■ **AIM OF THE EXERCISE**: Copy each of the entries below word for word, keeping every line as it appears.

■ **Stored data entries**:
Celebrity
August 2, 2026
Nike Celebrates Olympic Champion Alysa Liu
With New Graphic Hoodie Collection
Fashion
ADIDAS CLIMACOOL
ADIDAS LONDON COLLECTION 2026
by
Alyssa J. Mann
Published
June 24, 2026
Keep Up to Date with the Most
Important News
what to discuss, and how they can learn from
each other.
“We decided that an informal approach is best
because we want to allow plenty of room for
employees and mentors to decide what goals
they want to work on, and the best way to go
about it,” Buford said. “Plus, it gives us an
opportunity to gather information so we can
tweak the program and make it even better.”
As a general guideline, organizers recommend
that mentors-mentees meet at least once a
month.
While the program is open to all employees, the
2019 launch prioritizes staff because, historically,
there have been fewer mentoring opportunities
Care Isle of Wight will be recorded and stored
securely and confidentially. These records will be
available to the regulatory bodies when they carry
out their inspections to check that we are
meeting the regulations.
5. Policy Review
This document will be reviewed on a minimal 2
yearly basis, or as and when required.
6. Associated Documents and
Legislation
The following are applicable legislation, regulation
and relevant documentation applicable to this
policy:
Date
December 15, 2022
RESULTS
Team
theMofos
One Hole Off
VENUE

■ **PROBLEM SOLUTION**:
Celebrity
August 2, 2026
Nike Celebrates Olympic Champion Alysa Liu
With New Graphic Hoodie Collection
Fashion
ADIDAS CLIMACOOL
ADIDAS LONDON COLLECTION 2026
by
Alyssa J. Mann
Published
June 24, 2026
Keep Up to Date with the Most
Important News
what to discuss, and how they can learn from
each other.
“We decided that an informal approach is best
because we want to allow plenty of room for
employees and mentors to decide what goals
they want to work on, and the best way to go
about it,” Buford said. “Plus, it gives us an
opportunity to gather information so we can
tweak the program and make it even better.”
As a general guideline, organizers recommend
that mentors-mentees meet at least once a
month.
While the program is open to all employees, the
2019 launch prioritizes staff because, historically,
there have been fewer mentoring opportunities
Care Isle of Wight will be recorded and stored
securely and confidentially. These records will be
available to the regulatory bodies when they carry
out their inspections to check that we are
meeting the regulations.
5. Policy Review
This document will be reviewed on a minimal 2
yearly basis, or as and when required.
6. Associated Documents and
Legislation
The following are applicable legislation, regulation
and relevant documentation applicable to this
policy:
Date
December 15, 2022
RESULTS
Team
theMofos
One Hole Off
VENUE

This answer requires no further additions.